En matière de lutte contre le réchauffement climatique et pour l'environnement, l'Europe doit également être exemplaire, pour convaincre à l'échelle mondiale. C'est le sens de la proposition d'Emmanuel Macron de travailler à un juste prix du carbone et à l'instauration d'une taxe aux frontières extérieures de l'Union pour compenser le différentiel d'ambition environnementale pour les entreprises les plus exposées à la concurrence internationale. Par ailleurs, vous l'avez remarqué, la méthode d'action pour assurer un consensus des États autour de l'accord de Paris en dépit de la décision américaine de retrait prouve, là encore, que la voix de la France porte, lorsqu'elle est bien coordonnée avec ses partenaires européens.

Mesdames et messieurs les députés, l'Europe, ce sont des valeurs, celles de la démocratie, des droits et des libertés publiques, de la paix et de la coopération. Dans un monde en proie aux incertitudes, la volonté d'ouverture à laquelle le Président de la République invite l'Europe répond à une exigence de responsabilité. L'unité, la protection, ce sont les conditions pour que l'Europe puisse se projeter et contribuer efficacement à la stabilité de l'ordre international, pour que les normes qu'elle incarne soient un modèle crédible à l'échelle du monde.

Pour la génération qui naît aujourd'hui à la conscience politique, l'idée européenne passe pour une évidence. Nous pouvons nous en réjouir, bien sûr, tant ce sentiment illustre les soixante-dix ans de silence des armes que le projet européen a rendu possibles entre nos États, grâce à une construction bâtie sur l'idée de réconciliation et qui reste la meilleure garantie pour la paix, comme le rappelait sans cesse Simone Veil.

Mais, si nous voulons bâtir l'avenir de l'Europe, nous devons aussi nous rappeler en permanence que les créations humaines en apparence les plus assurées peuvent être balayées par les fracas que l'histoire et la folie des hommes peuvent déployer. La valeur de la construction européenne, cette création politique unique, mesurons-la non seulement en termes de capacités économiques, mais aussi en la ramenant à son origine, celle des drames du siècle passé et de la volonté qui permit de les dépasser.

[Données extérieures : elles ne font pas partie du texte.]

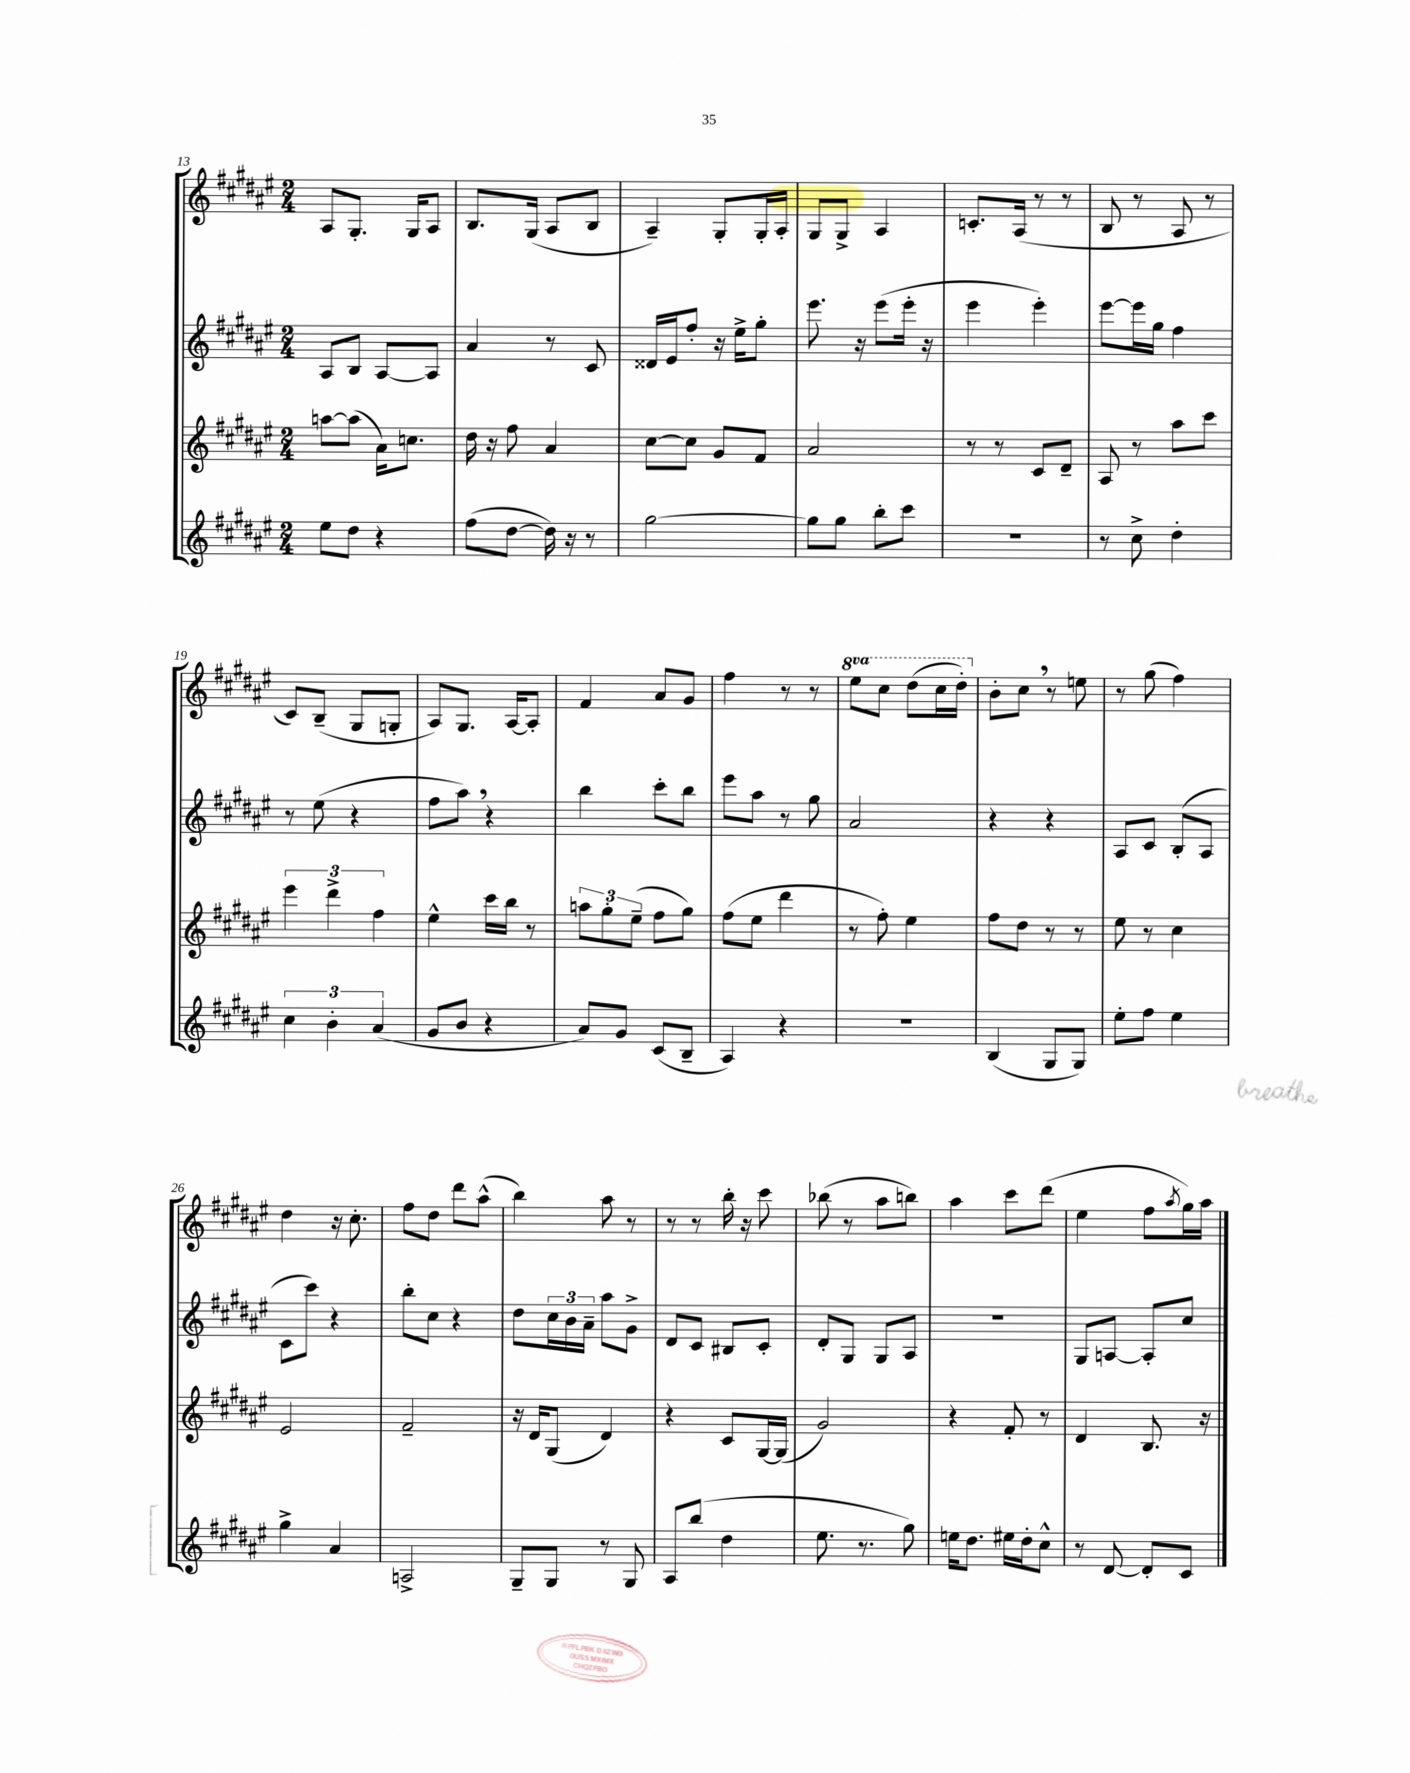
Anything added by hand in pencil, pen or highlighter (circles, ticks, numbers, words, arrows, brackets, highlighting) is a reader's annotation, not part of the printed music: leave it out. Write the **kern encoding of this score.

**kern	**kern	**kern	**kern
*part4	*part3	*part2	*part1
*staff4	*staff3	*staff2	*staff1
*clefG2	*clefG2	*clefG2	*clefG2
*k[f#c#g#d#a#e#]	*k[f#c#g#d#a#e#]	*k[f#c#g#d#a#e#]	*k[f#c#g#d#a#e#]
*M2/4	*M2/4	*M2/4	*M2/4
=13	=13	=13	=13
8ee#\L	[8aan\L	8A#/L	8A#/L
8dd#\J	(8aa\J]	8B/J	8.G#'/J
4r	16a#\KL)	[8A#/L	.
.	8.ccn\J	.	16G#/KL
.	.	8A#/J]	8A#/J
=14	=14	=14	=14
(8ff#\L	16dd#\	4a#/	8.B/L
.	16r	.	.
[8dd#\J	8ff#\	.	.
.	.	.	(16G#/Jk
16dd#\])	4a#/	8r	8A#/L
16r	.	.	.
8r	.	8c#/	8B/J
=15	=15	=15	=15
[2gg#\	[8cc#\L	16d##X/LL	4A#~/)
.	.	16e#/J	.
.	8cc#\J]	8ff#'/J	.
.	8g#/L	16r	8G#'/L
.	.	16ee#^\KL	.
.	8f#/J	8gg#'\J	16G#'/L
.	.	.	16A#'/JJ
=16	=16	=16	=16
8gg#\L]	2a#/	8.eee#\	8G#/L
8gg#\J	.	.	8G#^/J
.	.	16r	.
8bb'\L	.	(8eee#\L	4A#/
8ccc#\J	.	16eee#'\Jk	.
.	.	16r	.
=17	=17	=17	=17
2r	8r	4eee#\	8.cn'/L
.	8r	.	.
.	.	.	(16A#/Jk
.	8c#/L	4eee#'\)	8r
.	8d#~/J	.	8r
=18	=18	=18	=18
8r	8A#/	[8eee#\L	8B/
8cc#^\	8r	16eee#\L]	8r
.	.	16gg#\JJ	.
4dd#'\	8aa#\L	4ff#\	8A#/
.	8ccc#\J	.	8r
!!LO:LB:g=z
=19	=19	=19	=19
6cc#\	6eee#\	8r	8c#/L)
.	.	(8ee#\	(8B~/J
6b'\	6ddd#^\	.	.
.	.	4r	8G#/L
(6a#/	6ff#\	.	.
.	.	.	8Gn'/J
=20	=20	=20	=20
8g#/L	4ee#^^\	8ff#\L	8A#/L)
8b/J	.	8aa#,\J)	8.G#/J
4r	16ccc#\LL	4r	.
.	16bb\JJ	.	[16A#/KL
.	8r	.	8A#'/J]
=21	=21	=21	=21
8a#/L)	12aan\L	4bb\	4f#/
.	12gg#'\	.	.
8g#/J	.	.	.
.	(12ee#~\J	.	.
(8c#/L	8ff#\L	8ccc#'\L	8a#/L
8B~/J	8gg#\J)	8bb\J	8g#/J
=22	=22	=22	=22
4A#/)	(8ff#\L	8eee#\L	4ff#\
.	8ee#\J	8aa#\J	.
4r	4ddd#\	8r	8r
.	.	8gg#\	8r
=23	=23	=23	=23
*	*	*	*8va
2r	8r	2a#/	8eee#\L
.	8ff#'\)	.	8ccc#\J
.	4ee#\	.	(8ddd#\L
.	.	.	16ccc#\L
.	.	.	16ddd#'\JJ)
=24	=24	=24	=24
*	*	*	*X8va
(4B/	8ff#\L	4r	8b'\L
.	8dd#\J	.	8cc#,\J
8G#/L	8r	4r	8r
8G#/J)	8r	.	8een\
=25	=25	=25	=25
8ee#'\L	8ee#\	8A#/L	8r
8ff#\J	8r	8c#/J	(8gg#\
4ee#\	4cc#\	(8B'/L	4ff#\)
.	.	8A#/J	.
!!LO:LB:g=z
=26	=26	=26	=26
4gg#^\	2e#/	8c#\L	4dd#\
.	.	8ccc#\J)	.
4a#/	.	4r	16r
.	.	.	8.cc#'\
=27	=27	=27	=27
2An^/	2f#~/	8bb'\L	8ff#\L
.	.	8cc#\J	8dd#\J
.	.	4r	8ddd#\L
.	.	.	(8aa#^^\J
=28	=28	=28	=28
8G#~/L	16r	8dd#\L	4bb\)
.	16d#/KL	.	.
8G#/J	(8G#/J	24cc#\L	.
.	.	24b\	.
.	.	24a#~\JJ	.
8r	4d#/)	8aa#\L	8aa#\
8G#/	.	8g#^\J	8r
=29	=29	=29	=29
8A#/L	4r	8d#/L	8r
(8bb/J	.	8c#/J	8r
4dd#\	8c#/L	8B#X/L	16bb'\
.	.	.	16r
.	[16G#/L	8c#'/J	8ccc#\
.	(16G#/JJ]	.	.
=30	=30	=30	=30
8.ee#\	2g#/)	8d#'/L	(8bb-X\
.	.	8G#/J	8r
8.r	.	.	.
.	.	8G#/L	8aa#\L
8gg#\)	.	8A#/J	8bbn\J)
=31	=31	=31	=31
16een\KL	4r	2r	4aa#\
8.dd#\J	.	.	.
16ee#X\LL	8f#'/	.	8ccc#\L
16dd#'\J	.	.	.
8cc#^^\J	8r	.	(8ddd#\J
=32	=32	=32	=32
8r	4d#/	8G#/L	4ee#\
[8d#/	.	[8An/J	.
8d#'/L]	8.B/	8A'/L]	8ff#\L
.	.	.	8qaa#/
8c#/J	.	8cc#/J	16gg#\L)
.	16r	.	16aa#\JJ
==	==	==	==
*-	*-	*-	*-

Chacune des générations de notre pays peut rattacher la naissance de sa conscience européenne à un événement marquant, à un projet fédérateur : je pense aux ruines de la guerre dont notre pays s'est relevé, aux premiers efforts de réconciliation avec l'Allemagne dans une Europe divisée par la guerre froide ; je pense à la liesse lors de la chute du mur de Berlin ou à l'émotion immense de voir Helmut Kohl et François Mitterrand main dans la main devant l'ossuaire de Douaumont ; je pense au projet et à la concrétisation de la monnaie unique. Quel sera, pour notre jeunesse, elle qui incarne l'avenir de l'idée européenne, elle qui devra en assumer demain la responsabilité, l'événement, le projet à partir duquel elle fera sien l'idéal européen ? C'est la question à laquelle nous devons essayer de répondre collectivement par notre action.

Mesdames, messieurs les députés, l'horizon de notre souveraineté est européen. C'est en construisant, avec l'ensemble des États membres de l'Union, une Europe souveraine que nous assumerons nos responsabilités à l'égard du peuple français.